In a disaster, water supplies may be cut off or contaminated. Store enough water for everyone in your family to last for at least 7 days.
- Store four liters of water per person, per day. Twelve liters per person per day will give you enough to drink and for limited cooking and personal hygiene. Remember to plan for pets.
If you store tap water:
- Tap water from a municipal water system can be safely stored with additional treatment.
- Store water in food grade plastic containers, such as clean 2-liter soft drink bottles or 20 liter water jars. H
- Label and store in a cool, dark place.
- Replace water at least once every six months.
If you buy commercially bottled “drinking” water:
- Keep water in its original container, and don’t re-store a bottle once it’s been opened.
- Store in a cool, dark place.
- If bottles are not marked with the manufacturer’s expiration date, label with the date and replace bottles at least once per year.
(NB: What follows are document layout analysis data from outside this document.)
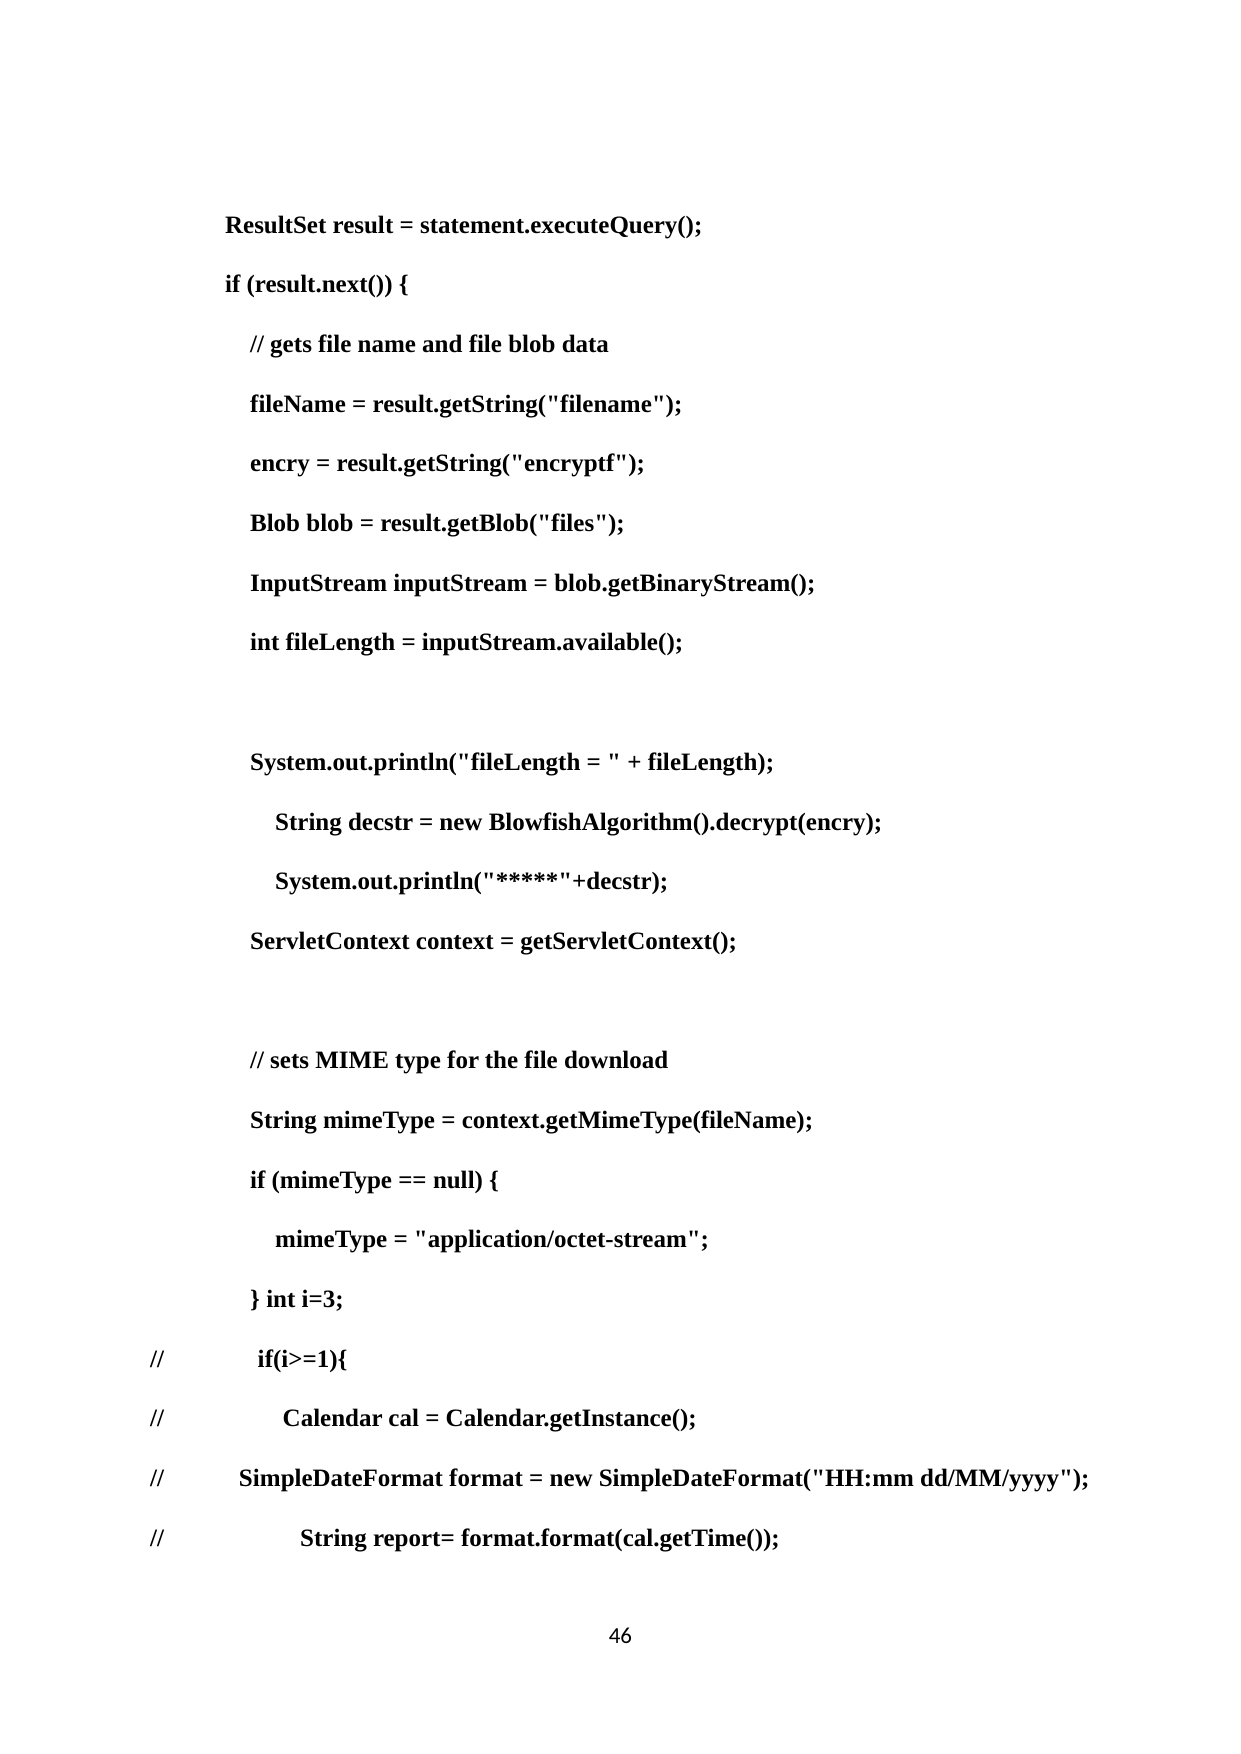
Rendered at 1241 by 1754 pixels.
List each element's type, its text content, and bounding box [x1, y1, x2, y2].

text int fileLength = inputStream.available(); [150, 627, 1090, 656]
text // gets file name and file blob data [150, 329, 1090, 358]
text ResultSet result = statement.executeQuery(); [150, 210, 1090, 238]
text ServletContext context = getServletContext(); [150, 926, 1090, 955]
text InputStream inputStream = blob.getBinaryStream(); [150, 568, 1090, 597]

Treating Water after Disaster:
Bleaching powder is the cheapest and most effective way of treating water. Depending on where you get your water from, a small amount of bleaching powder makes the water safe for drinking purposes. If water contains particles or dirt in it keep a cloth handy for straining. Eight drops of bleach per five liters of water is adequate. Let it stand for half an hour before consumption.
Make sure you are using regular bleach— 5.25% percent sodium hypochlorite— rather than the “ultra” or “color safe” bleaches. Shake or stir, then let stand 30 minutes. A slight chlorine taste and smell is normal.